Hal Davidson is a 2017 graduate from BA English Language and Linguistics. Recently we caught up with him to talk about his career and experience since completing university.
What did your first year out of university looked like?
During my third year I was working part time as a lifeguard, a football coach, and as a playworker for a West London based charity. Shortly before graduating I asked the charity if I could start working for them full time. Thankfully they said yes. Soon after I picked up a promotion and moved into a deputy manager role on one of the organisation’s projects. Having met with the organisation’s Chief Executive, I raised some thoughts I had on improving the charity’s social media activity and offered to help increase engagement. Fast forward a few months and I was looking after all six channels.
What’s your current role?
My career has evolved into a portfolio career. Essentially this involves undertaking multiple roles rather than being reliant on one role and one income stream. In a normal week, I work Monday to Thursday as a Senior Community Fundraiser for St Christopher’s Hospice in South East London. On Fridays I run a consultancy business supporting small charitable organisations. For my current main client, You Press, I’m developing partnerships and securing new business for their creative agency.
How has the COVID-19 pandemic affected you?
It’s been a really trying period productivity wise and I’ve not been working as many hours as I normally would be. I’ve spent three weeks on furlough from St Christopher’s, but other than this period, I’ve worked throughout the pandemic.
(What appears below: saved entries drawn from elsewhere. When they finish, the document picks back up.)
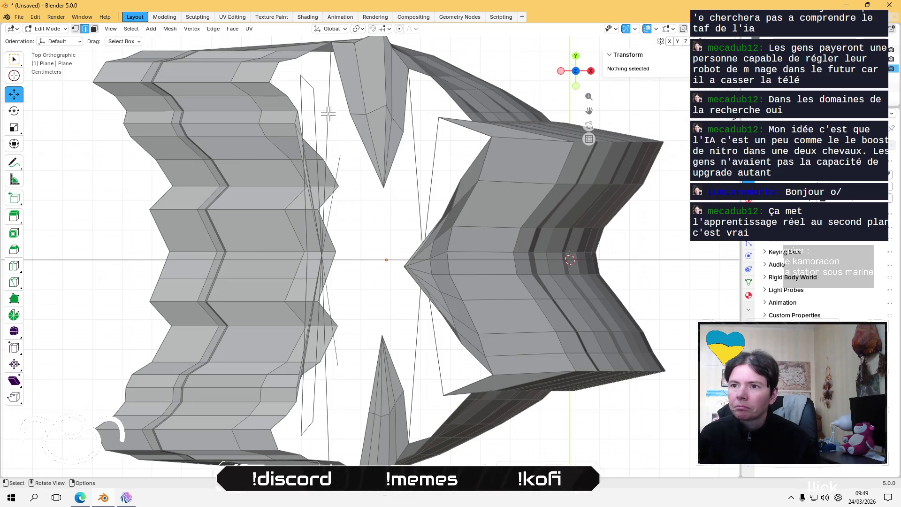
click(308, 81)
right_click(307, 80)
click(308, 83)
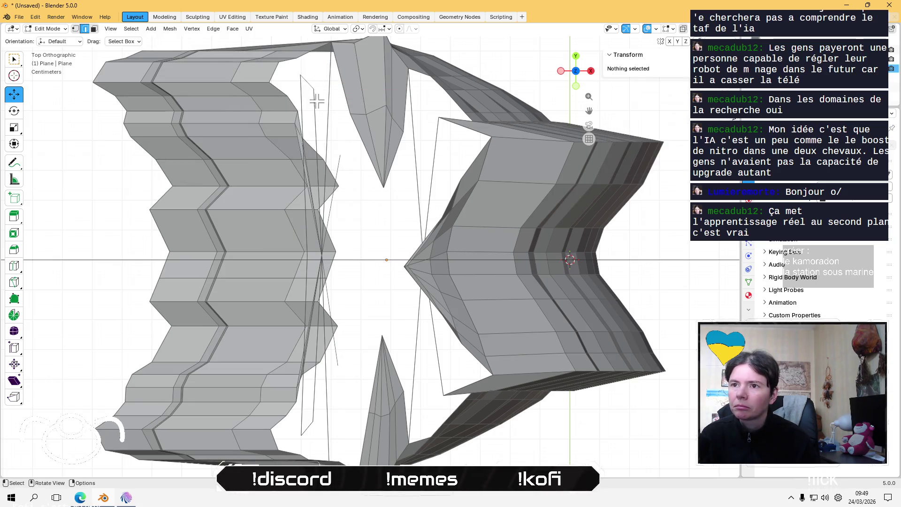
click(315, 105)
right_click(315, 104)
click(315, 106)
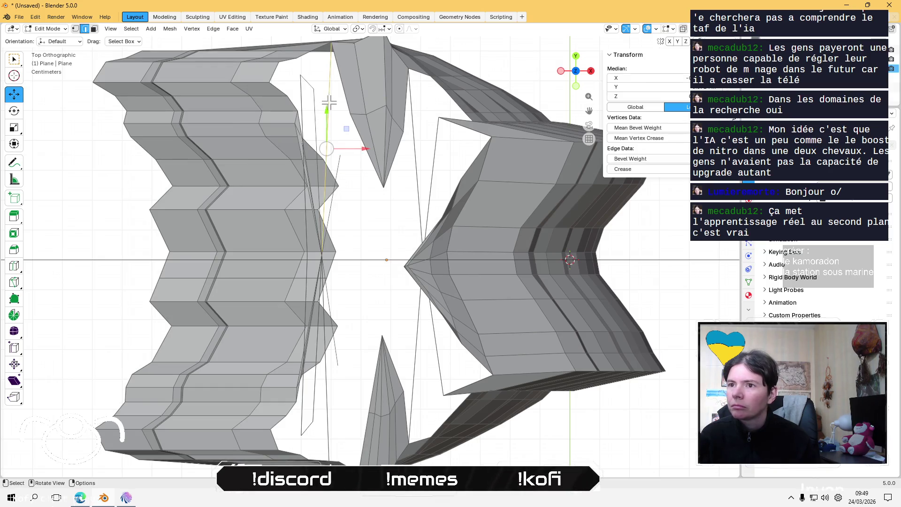
right_click(331, 102)
click(331, 105)
click(341, 161)
right_click(341, 162)
click(339, 163)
In terms of my consultancy business, I’m working with several clients who have been able to continue my contracts despite the significant changes to their organisations. I do think it’s important that I’ve built strong relationships and I’ve worked hard for organisations, which means they’re returning the favour now.
How did your time at Roehampton assist you in your career?
Through my course and the extracurricular activities I took part in, Roehampton granted me opportunities to be a leader. Having the opportunity to lead and take on responsibilities helped me a great deal. These skills have furthered my career, from coordinating colleagues to voicing my opinions in meetings. Roehampton also improved my understanding of the importance of diversity. I grew up in a small village in Somerset and for me, it was really positive to be around people from different backgrounds and learn about other cultures.
During my second year at Roehampton I was the President of the Barnardo’s Society, and I was the President of the men’s football club in my third year. They forced me from my comfort zone and taught me a good deal about how great teams’ function. When I took on the Presidential role of the Barnardo’s society I had no fundraising, events, or charity experience. But I took a chance. To date, I’d argue it’s the best decision I have ever made because everything I have now is thanks to that.
Do you have any advice for current students?
Before attending Roehampton, I hadn’t really committed myself to any one thing seriously. Because I hadn’t tried very hard to achieve anything, I hadn’t learned the value of failure; of picking yourself up when things don’t go as planned. Through my experience I had many opportunities to fail, learn, and grow as all students do. It’s so important for your personal and professional development. It’s also equally important to work hard and to push yourself in order to progress but if you’re ever struggling – in any capacity – with the course, with an assignment, or with something non-academic, ask for help.
If you were to graduate today, would you make any different choices?
If I were to graduate today, I would make more of an effort to keep in touch with my friends in the coming months and years. It can be a really strange time, finishing at University. It’s strange because for a lot of people, they are suddenly not around the friends that they spent the last three to four years with. It’s very easy to take for granted being able to see your friends regularly in the library, on one of the lawns, on nights out or after lectures. It’s not impossible to make time to see your friends beyond University, but for most people working life brings responsibilities that can make it harder.
Finally, what are your plans for the future?
I’d like to grow my consultancy business in order to support more charitable organisations. Gradually I expect I will spend more time consulting organisations, but right now I’m very happy with how my week is set up. Public speaking and workshop facilitation have been interests of mine for some time now, and I’ve been fortunate to deliver some personal development talks to students in the past year. This is definitely something I’d like to do more of and get better at!